WEC/Le Mans

Toyota down to one car at Le Mans after bizarre pile-up

by Josh Suttill
2 min read

Defending Le Mans 24 Hours winner Toyota is down to just one car after the #7 Toyota piloted by ex-Formula 1 driver Kamui Kobayashi was involved in a pile-up with an Alpine LMP2 car and a Ferrari GTE Am entry.

Toyota, who has won the last five Le Mans 24 Hours, faces greater competition than in years with the likes of Ferrari and Porsche, Cadillac and Peugeot making their Le Mans Hypercar class debut.

Ferrari locked out the front row in qualifying with the Toyotas down in third and fifth but the #8 crew moved into the lead within the first hour – one that was largely spent under safety car conditions.

Ferrari found its way back to the lead with the #51 entry but Alessandro Pier Guidi spun the Ferrari out of the lead just before the eight-hour mark.

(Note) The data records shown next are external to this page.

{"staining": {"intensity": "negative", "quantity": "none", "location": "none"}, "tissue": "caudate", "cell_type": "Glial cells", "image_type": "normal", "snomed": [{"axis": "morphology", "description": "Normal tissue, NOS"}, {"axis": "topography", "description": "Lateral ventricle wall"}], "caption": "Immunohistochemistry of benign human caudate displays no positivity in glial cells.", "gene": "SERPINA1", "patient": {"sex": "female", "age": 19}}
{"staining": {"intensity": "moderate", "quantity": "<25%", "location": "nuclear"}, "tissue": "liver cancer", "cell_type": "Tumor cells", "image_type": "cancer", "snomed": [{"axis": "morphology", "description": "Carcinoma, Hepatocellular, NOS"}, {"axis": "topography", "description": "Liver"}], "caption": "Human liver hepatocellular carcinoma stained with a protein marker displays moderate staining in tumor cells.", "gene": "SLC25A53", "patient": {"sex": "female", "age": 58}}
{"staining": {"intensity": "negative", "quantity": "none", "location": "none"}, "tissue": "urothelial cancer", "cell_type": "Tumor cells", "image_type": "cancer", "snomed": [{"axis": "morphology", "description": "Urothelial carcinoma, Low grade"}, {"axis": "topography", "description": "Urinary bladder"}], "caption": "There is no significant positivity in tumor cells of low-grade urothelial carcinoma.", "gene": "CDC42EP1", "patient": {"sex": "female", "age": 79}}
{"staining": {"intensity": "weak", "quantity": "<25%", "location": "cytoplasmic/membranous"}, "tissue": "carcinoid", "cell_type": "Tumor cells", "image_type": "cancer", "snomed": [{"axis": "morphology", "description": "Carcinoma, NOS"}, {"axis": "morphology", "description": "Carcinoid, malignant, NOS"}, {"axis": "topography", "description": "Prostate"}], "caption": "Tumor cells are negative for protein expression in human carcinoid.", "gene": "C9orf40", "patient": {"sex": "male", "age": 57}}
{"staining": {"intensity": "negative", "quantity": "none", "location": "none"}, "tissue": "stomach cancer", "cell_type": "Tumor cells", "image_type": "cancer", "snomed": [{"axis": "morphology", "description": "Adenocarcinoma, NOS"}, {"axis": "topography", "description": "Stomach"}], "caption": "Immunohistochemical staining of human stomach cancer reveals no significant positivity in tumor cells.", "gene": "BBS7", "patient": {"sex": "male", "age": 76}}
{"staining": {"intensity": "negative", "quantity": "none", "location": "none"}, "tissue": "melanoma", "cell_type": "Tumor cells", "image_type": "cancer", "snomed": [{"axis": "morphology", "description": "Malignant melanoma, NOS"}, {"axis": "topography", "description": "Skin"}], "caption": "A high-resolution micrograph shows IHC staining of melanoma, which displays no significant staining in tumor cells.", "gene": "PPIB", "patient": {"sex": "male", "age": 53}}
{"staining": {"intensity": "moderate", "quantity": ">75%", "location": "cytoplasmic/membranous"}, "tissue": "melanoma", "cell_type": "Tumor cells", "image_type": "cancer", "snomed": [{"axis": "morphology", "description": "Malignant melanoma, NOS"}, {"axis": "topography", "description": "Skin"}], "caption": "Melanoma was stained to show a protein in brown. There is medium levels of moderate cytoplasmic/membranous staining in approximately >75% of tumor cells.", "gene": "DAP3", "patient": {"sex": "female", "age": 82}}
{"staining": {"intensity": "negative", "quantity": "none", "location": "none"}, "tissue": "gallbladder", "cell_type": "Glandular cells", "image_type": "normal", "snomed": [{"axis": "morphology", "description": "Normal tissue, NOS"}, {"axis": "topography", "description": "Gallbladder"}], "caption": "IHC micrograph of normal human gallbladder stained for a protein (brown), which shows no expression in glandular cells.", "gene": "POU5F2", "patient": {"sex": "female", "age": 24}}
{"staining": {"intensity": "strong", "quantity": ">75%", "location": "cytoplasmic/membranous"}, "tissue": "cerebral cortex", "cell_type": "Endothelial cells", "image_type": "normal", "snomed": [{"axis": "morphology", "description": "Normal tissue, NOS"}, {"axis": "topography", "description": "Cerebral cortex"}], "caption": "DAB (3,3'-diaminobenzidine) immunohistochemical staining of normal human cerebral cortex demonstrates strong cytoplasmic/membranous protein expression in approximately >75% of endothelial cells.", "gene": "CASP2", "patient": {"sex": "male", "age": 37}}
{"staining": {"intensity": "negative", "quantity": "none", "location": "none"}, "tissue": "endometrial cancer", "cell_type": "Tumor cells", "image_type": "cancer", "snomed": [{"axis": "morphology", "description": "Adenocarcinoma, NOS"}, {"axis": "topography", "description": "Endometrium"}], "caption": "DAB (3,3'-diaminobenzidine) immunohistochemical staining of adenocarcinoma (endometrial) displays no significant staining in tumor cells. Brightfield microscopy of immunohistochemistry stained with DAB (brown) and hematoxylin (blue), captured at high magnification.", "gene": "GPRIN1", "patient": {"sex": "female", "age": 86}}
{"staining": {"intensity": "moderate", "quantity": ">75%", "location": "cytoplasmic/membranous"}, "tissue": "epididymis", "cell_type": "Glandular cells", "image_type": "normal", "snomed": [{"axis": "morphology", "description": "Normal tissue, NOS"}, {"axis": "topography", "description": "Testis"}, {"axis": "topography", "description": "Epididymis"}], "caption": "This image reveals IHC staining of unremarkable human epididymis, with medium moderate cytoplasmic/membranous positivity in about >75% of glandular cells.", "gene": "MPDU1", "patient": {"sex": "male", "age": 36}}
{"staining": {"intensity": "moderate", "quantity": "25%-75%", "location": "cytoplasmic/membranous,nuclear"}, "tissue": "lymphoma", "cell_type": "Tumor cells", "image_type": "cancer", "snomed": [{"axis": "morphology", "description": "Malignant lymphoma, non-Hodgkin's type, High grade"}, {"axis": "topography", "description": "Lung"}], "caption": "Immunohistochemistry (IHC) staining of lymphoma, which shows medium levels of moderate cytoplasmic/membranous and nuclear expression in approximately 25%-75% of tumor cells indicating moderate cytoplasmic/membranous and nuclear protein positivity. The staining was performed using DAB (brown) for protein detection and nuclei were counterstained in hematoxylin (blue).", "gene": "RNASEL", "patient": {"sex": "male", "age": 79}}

This only came a couple of hours after Ye Yifei had crashed the #38 Jota-run Porsche out of the lead after the team had made a sensational charge from 61st on the grid – after it failed to set a time in qualifying due to an electrical issue.

It left the #94 Peugeot – Jean-Eric Vergne had spun the sister car into the gravel under the safety car earlier in the race – as the race leader with the #7 Toyota among its main challengers.

That was until Kobayashi was involved in a bizarre multi-car pile-up at the start of a slow zone. The #66 JMW Motorsport-run Ferrari GTE Am of Louis Prette appeared to collide with Kobayashi as it hit fellow ex-F1 driver Giedo van der Garde in the #39 Graff LMP2 entry. The #35 Alpine LMP2 car of Memo Rojas then in turn hit Kobayashi.

 

Van der Garde called it a “stupid incident” and said “a car [Prette] just flew over me”.

It brought Kobayashi and the #7 crew’s race to an end and leaves Toyota with just one car in the race.

The #94 Peugeot – shared by Nico Mueller, Loic Duval and Gustavo Menezes – led the race under the safety car that was deployed for the Kobayashi/van der Garde/Prette pile-up.

Toyota still has a hope of defending its Le Mans crown with its #8 crew running in second place ahead of the #2 Cadillac that’s driven by Alex Lynn, Richard Westbrook and Earl Bamber – the Action Express-run #311 Cadillac’s hopes of victory were quickly ended by Jack Aitken crashing on the opening lap.

Porsche has lost one of its factory cars (the #75 entry) when it stopped out on track with a fuel pressure problem.